**TASK STATEMENT:** Copy the text of each item below line by line, keeping every character unchanged.

**TASK MATERIAL:**

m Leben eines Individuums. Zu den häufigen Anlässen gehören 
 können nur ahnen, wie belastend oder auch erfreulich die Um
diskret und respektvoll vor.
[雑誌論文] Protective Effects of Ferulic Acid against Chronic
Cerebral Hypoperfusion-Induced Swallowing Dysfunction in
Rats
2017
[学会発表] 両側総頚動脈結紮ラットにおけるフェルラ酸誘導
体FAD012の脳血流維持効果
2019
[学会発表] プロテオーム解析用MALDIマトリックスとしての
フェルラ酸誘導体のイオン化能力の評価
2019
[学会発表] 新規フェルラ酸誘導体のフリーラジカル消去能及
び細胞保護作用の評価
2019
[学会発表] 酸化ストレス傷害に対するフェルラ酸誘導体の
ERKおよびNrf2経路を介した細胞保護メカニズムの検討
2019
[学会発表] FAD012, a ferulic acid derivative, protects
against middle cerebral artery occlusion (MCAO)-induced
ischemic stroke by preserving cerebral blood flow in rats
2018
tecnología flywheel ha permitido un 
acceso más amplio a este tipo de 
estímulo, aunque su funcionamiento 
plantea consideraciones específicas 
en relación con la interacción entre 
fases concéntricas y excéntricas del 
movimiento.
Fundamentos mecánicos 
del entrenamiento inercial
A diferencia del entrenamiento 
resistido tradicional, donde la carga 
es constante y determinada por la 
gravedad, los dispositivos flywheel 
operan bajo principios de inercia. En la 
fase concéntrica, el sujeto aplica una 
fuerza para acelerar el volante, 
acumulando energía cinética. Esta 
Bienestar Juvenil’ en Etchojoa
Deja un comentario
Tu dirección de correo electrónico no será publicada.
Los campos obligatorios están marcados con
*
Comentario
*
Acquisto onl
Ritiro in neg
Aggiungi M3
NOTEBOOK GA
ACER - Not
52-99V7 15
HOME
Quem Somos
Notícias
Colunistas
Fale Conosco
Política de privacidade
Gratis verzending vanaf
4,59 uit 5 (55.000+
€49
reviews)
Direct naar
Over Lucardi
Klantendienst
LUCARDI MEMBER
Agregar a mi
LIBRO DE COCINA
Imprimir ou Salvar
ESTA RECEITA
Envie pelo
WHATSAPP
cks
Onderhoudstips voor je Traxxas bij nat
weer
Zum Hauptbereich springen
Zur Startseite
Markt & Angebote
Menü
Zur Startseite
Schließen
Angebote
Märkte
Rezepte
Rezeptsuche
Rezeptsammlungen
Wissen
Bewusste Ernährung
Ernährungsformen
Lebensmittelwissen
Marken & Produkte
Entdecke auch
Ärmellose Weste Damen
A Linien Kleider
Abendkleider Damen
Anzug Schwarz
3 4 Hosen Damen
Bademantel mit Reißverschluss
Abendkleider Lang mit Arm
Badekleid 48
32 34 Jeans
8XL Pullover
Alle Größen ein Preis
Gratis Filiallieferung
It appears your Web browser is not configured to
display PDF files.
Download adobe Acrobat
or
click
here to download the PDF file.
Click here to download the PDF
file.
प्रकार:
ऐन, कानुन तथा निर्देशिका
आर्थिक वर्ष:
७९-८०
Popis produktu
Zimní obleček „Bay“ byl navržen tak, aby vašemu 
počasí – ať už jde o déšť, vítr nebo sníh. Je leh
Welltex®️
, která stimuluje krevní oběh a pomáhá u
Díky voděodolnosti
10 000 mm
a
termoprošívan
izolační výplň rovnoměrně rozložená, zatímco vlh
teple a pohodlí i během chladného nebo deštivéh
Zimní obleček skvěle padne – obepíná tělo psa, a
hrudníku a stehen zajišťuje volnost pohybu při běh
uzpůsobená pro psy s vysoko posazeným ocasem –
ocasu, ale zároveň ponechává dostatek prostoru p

**ANSWER TO THIS EXERCISE:**
m Leben eines Individuums. Zu den häufigen Anlässen gehören 
 können nur ahnen, wie belastend oder auch erfreulich die Um
diskret und respektvoll vor.
[雑誌論文] Protective Effects of Ferulic Acid against Chronic
Cerebral Hypoperfusion-Induced Swallowing Dysfunction in
Rats
2017
[学会発表] 両側総頚動脈結紮ラットにおけるフェルラ酸誘導
体FAD012の脳血流維持効果
2019
[学会発表] プロテオーム解析用MALDIマトリックスとしての
フェルラ酸誘導体のイオン化能力の評価
2019
[学会発表] 新規フェルラ酸誘導体のフリーラジカル消去能及
び細胞保護作用の評価
2019
[学会発表] 酸化ストレス傷害に対するフェルラ酸誘導体の
ERKおよびNrf2経路を介した細胞保護メカニズムの検討
2019
[学会発表] FAD012, a ferulic acid derivative, protects
against middle cerebral artery occlusion (MCAO)-induced
ischemic stroke by preserving cerebral blood flow in rats
2018
tecnología flywheel ha permitido un 
acceso más amplio a este tipo de 
estímulo, aunque su funcionamiento 
plantea consideraciones específicas 
en relación con la interacción entre 
fases concéntricas y excéntricas del 
movimiento.
Fundamentos mecánicos 
del entrenamiento inercial
A diferencia del entrenamiento 
resistido tradicional, donde la carga 
es constante y determinada por la 
gravedad, los dispositivos flywheel 
operan bajo principios de inercia. En la 
fase concéntrica, el sujeto aplica una 
fuerza para acelerar el volante, 
acumulando energía cinética. Esta 
Bienestar Juvenil’ en Etchojoa
Deja un comentario
Tu dirección de correo electrónico no será publicada.
Los campos obligatorios están marcados con
*
Comentario
*
Acquisto onl
Ritiro in neg
Aggiungi M3
NOTEBOOK GA
ACER - Not
52-99V7 15
HOME
Quem Somos
Notícias
Colunistas
Fale Conosco
Política de privacidade
Gratis verzending vanaf
4,59 uit 5 (55.000+
€49
reviews)
Direct naar
Over Lucardi
Klantendienst
LUCARDI MEMBER
Agregar a mi
LIBRO DE COCINA
Imprimir ou Salvar
ESTA RECEITA
Envie pelo
WHATSAPP
cks
Onderhoudstips voor je Traxxas bij nat
weer
Zum Hauptbereich springen
Zur Startseite
Markt & Angebote
Menü
Zur Startseite
Schließen
Angebote
Märkte
Rezepte
Rezeptsuche
Rezeptsammlungen
Wissen
Bewusste Ernährung
Ernährungsformen
Lebensmittelwissen
Marken & Produkte
Entdecke auch
Ärmellose Weste Damen
A Linien Kleider
Abendkleider Damen
Anzug Schwarz
3 4 Hosen Damen
Bademantel mit Reißverschluss
Abendkleider Lang mit Arm
Badekleid 48
32 34 Jeans
8XL Pullover
Alle Größen ein Preis
Gratis Filiallieferung
It appears your Web browser is not configured to
display PDF files.
Download adobe Acrobat
or
click
here to download the PDF file.
Click here to download the PDF
file.
प्रकार:
ऐन, कानुन तथा निर्देशिका
आर्थिक वर्ष:
७९-८०
Popis produktu
Zimní obleček „Bay“ byl navržen tak, aby vašemu 
počasí – ať už jde o déšť, vítr nebo sníh. Je leh
Welltex®️
, která stimuluje krevní oběh a pomáhá u
Díky voděodolnosti
10 000 mm
a
termoprošívan
izolační výplň rovnoměrně rozložená, zatímco vlh
teple a pohodlí i během chladného nebo deštivéh
Zimní obleček skvěle padne – obepíná tělo psa, a
hrudníku a stehen zajišťuje volnost pohybu při běh
uzpůsobená pro psy s vysoko posazeným ocasem –
ocasu, ale zároveň ponechává dostatek prostoru p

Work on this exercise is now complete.